Okulda mescit projesine karşı örtük rahatsızlıklarını Alevi öğrenci faktörü üzerinden dile getiren Radikal, bu maddeyle Alevi öğrencilerin yoğun olduğu yerlerde talep gelmesi halinde okul içinde ibadet yeri açılıp açılamayacağı sorusunu gündeme getiriyor. Hâlbuki uzmanların bu ifadeyle okullarda tüm dinlere yönelik ibadethane açılabileceğini savunduğunu da yine bu gazete belirtiyor. MEB yetkilileri okullarda talep olması halinde mescit açıldığını, ancak diğer dinlere yönelik bir talep gelmediğini söylüyor. Aynı bakanlık yetkilileri, "Talep gelirse değerlendirilir." Demekle de niyetlerini açığa vurmaktadırlar.
Yine konuyla ilgili kendilerine mikrofon uzatılan bir kısım laikçi de Alevi öğrenci faktörüne dikkat çekerek düzenlemeyi basitleştirme ve namaz hazımsızlıklarını ortaya koyma yoluna gittiler. Örneğin Vatan'ın mikrofon uzattığı Alaaddin Dinçer düzenlemeyle ilgili, "Herkes biliyor ki bu düzenleme her okula mescit anlamına gelir. Diğer dinlere ilişkin bir adım atılacağını sanmıyorum. Alevi vatandaşlar talep ettiğinde bir adım atılmayacaktır. Burada kriter ne olacak? Kaç öğrenci talep ederse, nerede açılacak, hiçbir bilgi yok yönetmelikte. Tamamen ucu açık bir düzenleme" değerlendirmesinde bulunuyor.
İMAM HATİP ÖĞRETMENİNE MAHALLE GÖREVİ
MEB’in yeni Ortaöğretim Yönetmeliği İmam-Hatip öğretmencileri için de Diyanet vesayetinden bağımsız olarak okul dışında tebliğ faaliyetlerine imkan tanıması itibariyle de olumluluk barındırıyor. Hatta buna teşvik ediyor. Yönetmeliğin 86. maddesindeki düzenleme ile İHL öğretmenlerine mahalleyi gezerek halkla ilişki kurma görevi veriliyor.
Yönetmelikte, " Anadolu imam-hatip ve imam-hatip lisesi meslek dersleri öğretmenleri gerek ders saatleri içerisinde, gerekse ders saatleri dışında olmak üzere öğrencilerin mesleki becerilerinin geliştirilmesi için çevreyle ilişki kurmalarına rehberlik ederek mesleki uygulamalarının verimli olması yönünde çalışmalar yapar, dinî konularda halkın bilgilendirilmesine yönelik faaliyetlere katılır" deniliyor.

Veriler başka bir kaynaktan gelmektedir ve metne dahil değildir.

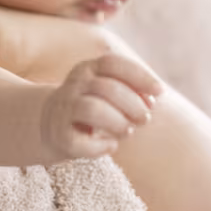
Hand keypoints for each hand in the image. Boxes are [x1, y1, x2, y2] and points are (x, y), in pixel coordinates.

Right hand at [38, 55, 163, 159]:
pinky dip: (101, 146)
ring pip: (93, 110)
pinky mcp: (59, 135)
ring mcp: (64, 109)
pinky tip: (111, 145)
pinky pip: (80, 141)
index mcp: (88, 69)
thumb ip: (132, 91)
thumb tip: (152, 101)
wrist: (51, 123)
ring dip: (118, 122)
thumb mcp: (110, 91)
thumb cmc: (93, 105)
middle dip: (133, 105)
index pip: (113, 63)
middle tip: (145, 118)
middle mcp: (74, 85)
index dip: (140, 75)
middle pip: (108, 88)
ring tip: (128, 131)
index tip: (160, 92)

Eski yönetmelikteki imam hatip öğretmenlerinin müftülük kontrolünde müftülerle beraber iş birliği yapacağı ifade edilirken, yeni düzenlemede bu hüküm yer almadı. Böylece İHL öğretmenleri kendileri mahallede dini bilgilendirme çalışması yapabilecek.